==== Texto de referência ====
Defesa dos usuários de Serviços Públicos

Defesa dos usuários de Serviços Públicos

Em 2020, o Código de Defesa do Consumidor (CDC) completa 30 anos de existência. É dispensável falar sobre como essa lei é importante para o Brasil, e como representa um verdadeiro marco para equilibrar as relações comerciais no contexto da sociedade de consumo atual. Hoje é possível encontrar data de vencimento e informação nutricional em todos os produtos no mercado, as empresas possuem canais de comunicação com os consumidores, que estão cada vez mais conscientes de seus direitos, e existe um órgão forte e independente para processar reclamações - o Programa de Proteção e Defesa do Consumidor (PROCON).

Contudo, já parou para se perguntar a quais tipos de serviços o CDC se aplica? Será que se aplica, por exemplo, àqueles prestados pela Administração Pública, como o serviço de saúde prestado em uma UBS? O cidadão é considerado consumidor dos serviços públicos? O presente artigo tem por objetivo responder a essas questões e informar o leitor a respeito de seus direitos enquanto usuário de serviços públicos.
====
Tarefa proposta 1: Selecione todas as linhas dos registros que contêm a palavra "watch".
==== Registros para consulta ====
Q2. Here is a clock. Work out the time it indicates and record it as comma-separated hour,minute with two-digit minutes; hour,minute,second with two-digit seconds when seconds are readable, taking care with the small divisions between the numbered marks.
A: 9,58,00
====
==== Registros para consulta ====
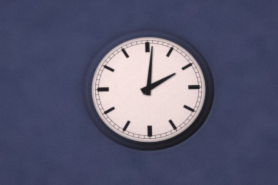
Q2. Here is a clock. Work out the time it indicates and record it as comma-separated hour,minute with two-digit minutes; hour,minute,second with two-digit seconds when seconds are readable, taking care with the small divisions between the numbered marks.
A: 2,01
====
==== Registros para consulta ====
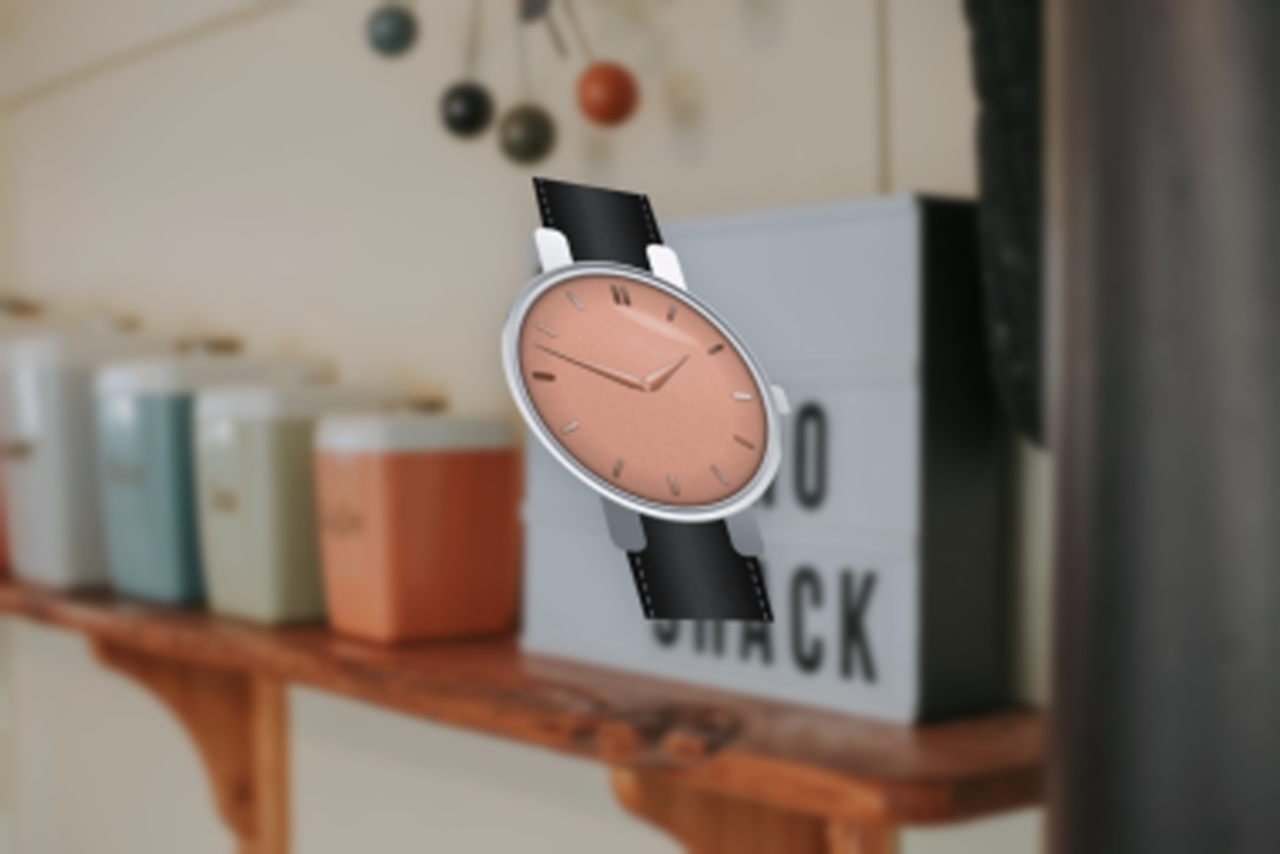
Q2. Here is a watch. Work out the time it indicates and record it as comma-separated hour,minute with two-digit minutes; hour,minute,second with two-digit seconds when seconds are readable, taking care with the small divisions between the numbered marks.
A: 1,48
====
Tarefa proposta 2: De acordo com o texto de referência, quantos anos de existência o Código de Defesa do Consumidor completa em 2020?

Resposta correta 1:
Q2. Here is a watch. Work out the time it indicates and record it as comma-separated hour,minute with two-digit minutes; hour,minute,second with two-digit seconds when seconds are readable, taking care with the small divisions between the numbered marks.

Resposta correta 2: Completa 30 anos de existência.